Copy out, word for word, the lines from the start of the data below through the line containing "Всі умови доставки", and no others.

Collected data
########################################

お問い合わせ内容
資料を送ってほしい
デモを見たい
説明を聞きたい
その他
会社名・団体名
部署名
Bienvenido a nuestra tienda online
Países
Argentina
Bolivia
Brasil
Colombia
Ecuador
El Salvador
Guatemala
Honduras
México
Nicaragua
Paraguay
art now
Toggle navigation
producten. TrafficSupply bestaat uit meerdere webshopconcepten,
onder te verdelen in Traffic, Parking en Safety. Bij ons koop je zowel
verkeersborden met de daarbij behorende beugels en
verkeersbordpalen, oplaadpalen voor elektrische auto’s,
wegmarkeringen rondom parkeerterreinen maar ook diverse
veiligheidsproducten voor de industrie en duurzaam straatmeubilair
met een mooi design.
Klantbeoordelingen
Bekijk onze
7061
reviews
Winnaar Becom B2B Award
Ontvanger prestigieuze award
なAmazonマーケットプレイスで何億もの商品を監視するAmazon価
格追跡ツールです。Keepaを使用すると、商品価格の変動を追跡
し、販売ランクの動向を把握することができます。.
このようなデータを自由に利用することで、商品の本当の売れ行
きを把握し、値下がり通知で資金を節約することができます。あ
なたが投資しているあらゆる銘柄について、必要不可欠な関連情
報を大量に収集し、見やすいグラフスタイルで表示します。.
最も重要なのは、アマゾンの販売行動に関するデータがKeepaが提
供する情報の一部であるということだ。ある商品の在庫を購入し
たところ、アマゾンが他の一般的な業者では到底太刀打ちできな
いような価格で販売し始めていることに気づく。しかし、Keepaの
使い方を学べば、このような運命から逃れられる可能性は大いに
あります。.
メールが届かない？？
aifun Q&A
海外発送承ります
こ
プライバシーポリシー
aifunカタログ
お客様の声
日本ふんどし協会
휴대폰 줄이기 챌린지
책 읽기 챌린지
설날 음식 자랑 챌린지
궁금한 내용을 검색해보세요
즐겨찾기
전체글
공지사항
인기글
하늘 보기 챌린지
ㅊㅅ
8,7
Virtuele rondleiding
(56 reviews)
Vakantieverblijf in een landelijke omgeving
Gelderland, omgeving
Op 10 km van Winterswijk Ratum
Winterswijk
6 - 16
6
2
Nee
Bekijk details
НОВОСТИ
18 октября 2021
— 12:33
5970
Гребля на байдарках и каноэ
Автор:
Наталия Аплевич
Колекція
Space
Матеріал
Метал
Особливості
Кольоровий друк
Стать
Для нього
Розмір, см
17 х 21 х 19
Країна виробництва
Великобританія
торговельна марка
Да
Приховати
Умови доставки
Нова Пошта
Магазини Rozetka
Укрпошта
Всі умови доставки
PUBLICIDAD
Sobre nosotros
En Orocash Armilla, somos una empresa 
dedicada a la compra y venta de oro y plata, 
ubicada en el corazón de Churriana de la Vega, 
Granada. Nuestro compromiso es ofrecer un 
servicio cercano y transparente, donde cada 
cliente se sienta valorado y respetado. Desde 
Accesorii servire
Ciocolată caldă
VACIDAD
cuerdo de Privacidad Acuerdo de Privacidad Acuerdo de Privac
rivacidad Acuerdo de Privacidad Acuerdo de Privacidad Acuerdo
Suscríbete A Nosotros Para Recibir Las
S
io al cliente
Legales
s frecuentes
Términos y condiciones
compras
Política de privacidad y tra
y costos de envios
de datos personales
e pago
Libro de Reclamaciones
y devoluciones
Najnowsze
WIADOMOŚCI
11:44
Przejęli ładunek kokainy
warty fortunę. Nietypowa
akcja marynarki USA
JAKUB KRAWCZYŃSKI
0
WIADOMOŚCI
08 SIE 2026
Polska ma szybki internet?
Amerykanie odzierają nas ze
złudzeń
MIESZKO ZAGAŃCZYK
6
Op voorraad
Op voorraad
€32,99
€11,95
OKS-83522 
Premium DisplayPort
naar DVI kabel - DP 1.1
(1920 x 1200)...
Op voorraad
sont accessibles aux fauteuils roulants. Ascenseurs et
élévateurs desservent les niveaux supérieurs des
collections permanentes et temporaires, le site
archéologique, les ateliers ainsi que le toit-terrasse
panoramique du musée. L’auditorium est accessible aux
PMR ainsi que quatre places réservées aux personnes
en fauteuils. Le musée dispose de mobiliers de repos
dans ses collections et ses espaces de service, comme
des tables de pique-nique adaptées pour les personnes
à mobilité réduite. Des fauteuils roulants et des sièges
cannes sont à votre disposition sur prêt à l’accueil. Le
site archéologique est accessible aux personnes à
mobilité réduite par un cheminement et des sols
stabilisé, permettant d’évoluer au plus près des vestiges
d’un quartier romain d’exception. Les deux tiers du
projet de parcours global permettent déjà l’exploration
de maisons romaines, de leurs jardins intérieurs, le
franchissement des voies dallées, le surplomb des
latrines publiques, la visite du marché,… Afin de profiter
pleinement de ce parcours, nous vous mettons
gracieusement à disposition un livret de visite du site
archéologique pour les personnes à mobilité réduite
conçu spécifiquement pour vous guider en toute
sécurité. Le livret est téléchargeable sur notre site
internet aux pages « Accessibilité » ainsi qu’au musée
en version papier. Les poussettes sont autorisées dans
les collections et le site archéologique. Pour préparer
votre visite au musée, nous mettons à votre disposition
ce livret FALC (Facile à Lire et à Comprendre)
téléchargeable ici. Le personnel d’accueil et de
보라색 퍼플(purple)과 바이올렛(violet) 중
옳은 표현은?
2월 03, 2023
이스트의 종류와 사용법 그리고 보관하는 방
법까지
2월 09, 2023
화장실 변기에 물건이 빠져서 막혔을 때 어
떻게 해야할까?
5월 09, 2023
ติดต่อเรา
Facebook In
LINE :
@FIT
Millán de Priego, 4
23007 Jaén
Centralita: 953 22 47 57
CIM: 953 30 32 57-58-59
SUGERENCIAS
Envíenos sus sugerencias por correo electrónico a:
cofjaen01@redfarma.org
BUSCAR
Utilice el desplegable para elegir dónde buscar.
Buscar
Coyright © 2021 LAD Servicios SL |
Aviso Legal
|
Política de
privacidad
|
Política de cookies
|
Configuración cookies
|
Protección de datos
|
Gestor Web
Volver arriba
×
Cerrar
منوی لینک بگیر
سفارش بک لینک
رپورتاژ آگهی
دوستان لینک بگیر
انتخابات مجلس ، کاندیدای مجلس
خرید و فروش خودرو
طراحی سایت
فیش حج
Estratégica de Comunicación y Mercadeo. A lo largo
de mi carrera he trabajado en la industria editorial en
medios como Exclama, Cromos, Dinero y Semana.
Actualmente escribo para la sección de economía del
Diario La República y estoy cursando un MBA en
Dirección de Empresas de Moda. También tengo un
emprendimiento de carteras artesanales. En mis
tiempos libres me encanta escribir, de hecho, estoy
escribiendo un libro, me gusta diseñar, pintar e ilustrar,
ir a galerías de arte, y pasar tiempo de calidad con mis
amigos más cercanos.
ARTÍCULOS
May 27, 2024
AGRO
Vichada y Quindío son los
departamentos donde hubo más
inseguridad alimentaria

########################################

● Output of the task:
お問い合わせ内容
資料を送ってほしい
デモを見たい
説明を聞きたい
その他
会社名・団体名
部署名
Bienvenido a nuestra tienda online
Países
Argentina
Bolivia
Brasil
Colombia
Ecuador
El Salvador
Guatemala
Honduras
México
Nicaragua
Paraguay
art now
Toggle navigation
producten. TrafficSupply bestaat uit meerdere webshopconcepten,
onder te verdelen in Traffic, Parking en Safety. Bij ons koop je zowel
verkeersborden met de daarbij behorende beugels en
verkeersbordpalen, oplaadpalen voor elektrische auto’s,
wegmarkeringen rondom parkeerterreinen maar ook diverse
veiligheidsproducten voor de industrie en duurzaam straatmeubilair
met een mooi design.
Klantbeoordelingen
Bekijk onze
7061
reviews
Winnaar Becom B2B Award
Ontvanger prestigieuze award
なAmazonマーケットプレイスで何億もの商品を監視するAmazon価
格追跡ツールです。Keepaを使用すると、商品価格の変動を追跡
し、販売ランクの動向を把握することができます。.
このようなデータを自由に利用することで、商品の本当の売れ行
きを把握し、値下がり通知で資金を節約することができます。あ
なたが投資しているあらゆる銘柄について、必要不可欠な関連情
報を大量に収集し、見やすいグラフスタイルで表示します。.
最も重要なのは、アマゾンの販売行動に関するデータがKeepaが提
供する情報の一部であるということだ。ある商品の在庫を購入し
たところ、アマゾンが他の一般的な業者では到底太刀打ちできな
いような価格で販売し始めていることに気づく。しかし、Keepaの
使い方を学べば、このような運命から逃れられる可能性は大いに
あります。.
メールが届かない？？
aifun Q&A
海外発送承ります
こ
プライバシーポリシー
aifunカタログ
お客様の声
日本ふんどし協会
휴대폰 줄이기 챌린지
책 읽기 챌린지
설날 음식 자랑 챌린지
궁금한 내용을 검색해보세요
즐겨찾기
전체글
공지사항
인기글
하늘 보기 챌린지
ㅊㅅ
8,7
Virtuele rondleiding
(56 reviews)
Vakantieverblijf in een landelijke omgeving
Gelderland, omgeving
Op 10 km van Winterswijk Ratum
Winterswijk
6 - 16
6
2
Nee
Bekijk details
НОВОСТИ
18 октября 2021
— 12:33
5970
Гребля на байдарках и каноэ
Автор:
Наталия Аплевич
Колекція
Space
Матеріал
Метал
Особливості
Кольоровий друк
Стать
Для нього
Розмір, см
17 х 21 х 19
Країна виробництва
Великобританія
торговельна марка
Да
Приховати
Умови доставки
Нова Пошта
Магазини Rozetka
Укрпошта
Всі умови доставки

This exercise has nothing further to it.